-- Stated exercise 1 --
List every answer option offered in the triangle problem, giving each option's letter with its value.
-- Stated exercise 2 --
Write the next part of the worked solution to the triangle problem, picking up right after the coordinates of M are found.

-- Supplied passage --
....................

Question

The line $x+y=a$ meets the axes of $X$ and $Y$ at $A$ and $B$ respectively. $A \Delta A M N$ is inscribed in the $\Delta O$ A B, O being the origin, with right angle at N. M and $N$ lie on OB and $A B$ respectively. If the area of the $\Delta A M N$ is $\frac{3}{8}$ of the area of the $\Delta O A B$, then $\frac{A N}{B N}$ is equal to

• A. $ \frac{1}{3} $
• B. $ \frac{1}{3},3 $
• C. $ \frac{2}{3},3 $
• D. $ 3 $

Answer 1

Answer: (D)

Let $\frac{A N}{B \lambda}=\lambda$

then by section formula, the coordinates of $N$ are
$\left(\frac{a}{1+\lambda}, \frac{\lambda a}{1+\lambda}\right)$
where $(a, 0)$ and $(0, a)$ are the coordinates of $A$ and $B$ respectively.
Since, slope of $A B=\frac{0-a}{a-0}=-1$
$\therefore $ Slope of $M N=1(\because M N \perp A B)$
Now, equation of MN
$y-\frac{\lambda a}{1+\lambda}=x-\frac{a}{1+\lambda}$
$\Rightarrow x-y=\frac{1-\lambda}{1+\lambda} a$
By putting $x=0$ in this equation, we get the
coordinates of $M$ which are $\left[0,\left(\frac{\lambda-1}{\lambda+1}\right) a\right]$.

....................

-- Material shown --
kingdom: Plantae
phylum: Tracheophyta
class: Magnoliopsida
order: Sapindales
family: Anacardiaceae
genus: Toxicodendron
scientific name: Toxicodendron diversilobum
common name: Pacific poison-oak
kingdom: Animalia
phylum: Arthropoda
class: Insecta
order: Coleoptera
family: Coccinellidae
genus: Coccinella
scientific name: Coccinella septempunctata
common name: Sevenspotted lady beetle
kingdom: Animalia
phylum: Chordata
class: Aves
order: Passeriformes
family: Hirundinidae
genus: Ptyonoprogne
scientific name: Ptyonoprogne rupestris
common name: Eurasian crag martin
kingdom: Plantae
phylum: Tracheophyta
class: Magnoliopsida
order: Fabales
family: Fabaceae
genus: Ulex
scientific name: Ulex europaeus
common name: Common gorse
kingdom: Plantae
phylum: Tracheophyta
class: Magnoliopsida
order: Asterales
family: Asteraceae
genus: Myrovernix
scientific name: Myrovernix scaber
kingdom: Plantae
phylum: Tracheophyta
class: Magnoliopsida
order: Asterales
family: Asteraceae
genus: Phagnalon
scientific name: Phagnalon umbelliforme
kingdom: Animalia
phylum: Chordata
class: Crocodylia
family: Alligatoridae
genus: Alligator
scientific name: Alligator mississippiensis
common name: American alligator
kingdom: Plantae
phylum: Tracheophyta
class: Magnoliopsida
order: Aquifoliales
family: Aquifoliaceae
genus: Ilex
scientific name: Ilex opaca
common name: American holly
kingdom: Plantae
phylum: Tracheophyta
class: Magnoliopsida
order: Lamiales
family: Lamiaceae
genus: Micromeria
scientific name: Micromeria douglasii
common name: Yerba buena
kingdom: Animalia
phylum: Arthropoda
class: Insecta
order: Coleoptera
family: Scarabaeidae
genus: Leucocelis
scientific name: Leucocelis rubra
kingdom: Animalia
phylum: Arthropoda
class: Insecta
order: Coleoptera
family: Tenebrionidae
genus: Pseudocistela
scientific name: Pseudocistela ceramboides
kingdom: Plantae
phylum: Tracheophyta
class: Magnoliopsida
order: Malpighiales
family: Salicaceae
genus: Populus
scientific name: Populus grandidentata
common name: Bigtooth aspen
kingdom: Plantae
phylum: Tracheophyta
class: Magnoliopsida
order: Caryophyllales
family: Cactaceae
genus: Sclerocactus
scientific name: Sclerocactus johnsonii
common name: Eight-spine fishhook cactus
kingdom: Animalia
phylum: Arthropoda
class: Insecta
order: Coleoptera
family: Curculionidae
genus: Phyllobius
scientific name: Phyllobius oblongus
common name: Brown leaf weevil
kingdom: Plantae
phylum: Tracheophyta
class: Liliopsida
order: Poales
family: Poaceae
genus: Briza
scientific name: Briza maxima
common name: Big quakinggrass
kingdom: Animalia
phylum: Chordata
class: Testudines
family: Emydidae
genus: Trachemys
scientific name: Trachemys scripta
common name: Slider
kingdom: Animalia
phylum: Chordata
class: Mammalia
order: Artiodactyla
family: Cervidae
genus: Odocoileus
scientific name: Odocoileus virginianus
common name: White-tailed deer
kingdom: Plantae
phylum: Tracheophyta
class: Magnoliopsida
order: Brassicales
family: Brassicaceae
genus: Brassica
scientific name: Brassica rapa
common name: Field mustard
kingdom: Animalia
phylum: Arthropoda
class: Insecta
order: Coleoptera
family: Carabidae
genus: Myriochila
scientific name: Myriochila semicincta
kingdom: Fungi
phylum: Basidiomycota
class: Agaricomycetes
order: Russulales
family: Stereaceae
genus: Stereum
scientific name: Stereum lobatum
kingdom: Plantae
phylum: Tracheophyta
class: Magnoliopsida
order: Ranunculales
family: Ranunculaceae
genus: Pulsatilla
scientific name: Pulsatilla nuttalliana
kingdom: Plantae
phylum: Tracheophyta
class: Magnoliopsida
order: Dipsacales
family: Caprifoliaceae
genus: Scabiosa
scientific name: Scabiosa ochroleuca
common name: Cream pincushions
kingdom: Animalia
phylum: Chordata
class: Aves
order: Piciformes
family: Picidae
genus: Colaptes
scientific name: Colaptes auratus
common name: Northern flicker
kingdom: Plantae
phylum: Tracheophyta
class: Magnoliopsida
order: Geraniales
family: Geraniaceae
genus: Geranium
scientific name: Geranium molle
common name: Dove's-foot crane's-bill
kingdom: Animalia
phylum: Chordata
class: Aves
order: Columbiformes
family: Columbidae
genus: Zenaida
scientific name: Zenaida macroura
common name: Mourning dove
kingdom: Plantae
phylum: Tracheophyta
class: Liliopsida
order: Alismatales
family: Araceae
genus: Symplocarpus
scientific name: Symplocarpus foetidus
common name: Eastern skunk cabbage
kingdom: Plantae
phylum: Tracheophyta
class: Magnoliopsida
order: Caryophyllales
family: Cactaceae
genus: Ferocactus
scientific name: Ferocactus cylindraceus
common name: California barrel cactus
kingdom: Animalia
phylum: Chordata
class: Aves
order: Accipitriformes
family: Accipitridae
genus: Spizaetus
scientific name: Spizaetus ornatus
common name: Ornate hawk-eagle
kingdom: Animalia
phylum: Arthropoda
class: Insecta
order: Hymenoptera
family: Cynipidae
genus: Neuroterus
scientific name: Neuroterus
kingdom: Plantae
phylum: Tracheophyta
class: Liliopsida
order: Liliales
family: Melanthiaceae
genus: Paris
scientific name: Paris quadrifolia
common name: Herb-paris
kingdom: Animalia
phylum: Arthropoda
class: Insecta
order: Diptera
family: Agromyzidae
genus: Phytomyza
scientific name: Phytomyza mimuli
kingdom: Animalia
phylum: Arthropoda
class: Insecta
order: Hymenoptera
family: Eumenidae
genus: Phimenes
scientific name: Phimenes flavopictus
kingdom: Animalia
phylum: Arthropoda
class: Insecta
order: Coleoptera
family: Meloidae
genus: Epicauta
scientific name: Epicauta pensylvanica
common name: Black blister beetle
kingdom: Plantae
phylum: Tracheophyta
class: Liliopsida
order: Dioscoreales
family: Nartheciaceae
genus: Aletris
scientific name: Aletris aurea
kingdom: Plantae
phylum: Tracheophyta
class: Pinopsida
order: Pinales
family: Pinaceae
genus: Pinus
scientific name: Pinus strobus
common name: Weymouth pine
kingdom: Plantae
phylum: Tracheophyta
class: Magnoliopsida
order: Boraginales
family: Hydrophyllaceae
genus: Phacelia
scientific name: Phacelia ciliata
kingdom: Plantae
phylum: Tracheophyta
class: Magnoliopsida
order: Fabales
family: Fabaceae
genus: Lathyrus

....................

-- Output 1 --
A. 1/3
B. 1/3, 3
C. 2/3, 3
D. 3

-- Output 2 --
Now, it is given that
area of $\Delta A M N=\frac{3}{8} .$ area of $\Delta O A B$
$\Rightarrow \frac{1}{2}\begin{vmatrix}1 & 1 & 1 \\ a & 0 & \frac{a}{1+\lambda} \\ 0 & \left(\frac{\lambda-1}{\lambda+1}\right) & \frac{\lambda a}{1+\lambda}\end{vmatrix}=\frac{3}{8} \cdot \frac{1}{2} a^{2}$
$C_{2} \rightarrow C_{2}-C_{1}$ and $C_{3} \rightarrow C_{3}-C_{1}$
$\Rightarrow \frac{1}{2}\begin{vmatrix}1 & 0 & 0 \\ a & -a & \frac{-a \lambda}{1+\lambda} \\ 0 & \left(\frac{\lambda-1}{\lambda+1}\right) & \frac{\lambda a}{1+\lambda}\end{vmatrix}=\frac{3}{16} a^{2}$
$\Rightarrow \frac{1}{2}\left|-a\left(\frac{\lambda a}{1+\lambda}\right)+\frac{a \lambda}{1+\lambda}\left(\frac{\lambda-1}{\lambda+1}\right) a\right|=\frac{3}{16} a^{2}$
$\Rightarrow \frac{1}{2} \lambda a^{2}\left|\frac{\lambda-1}{(\lambda+1)^{2}}-\frac{1}{\lambda+1}\right|=\frac{3}{16} a^{2}$
$\Rightarrow \frac{1}{2} \lambda a^{2}\left|\frac{-2}{(\lambda+1)^{2}}\right|=\frac{3}{16} a^{2}$
$\Rightarrow \frac{\lambda a^{2}}{(\lambda+1)^{2}}=\frac{3}{16} a^{2}$
$\Rightarrow 16 \lambda=3 \lambda^{2}+3+6 \lambda$
$\Rightarrow 3 \lambda^{2}-10 \lambda+3=0$
$\Rightarrow (\lambda-3)(3 \lambda-1)=0$
$\Rightarrow \lambda=3$ or $\lambda=\frac{1}{3}$
For $\lambda=\frac{1}{3} . M$ lies outside the segment $OB$ and hence the required value of $\lambda$ is 3 .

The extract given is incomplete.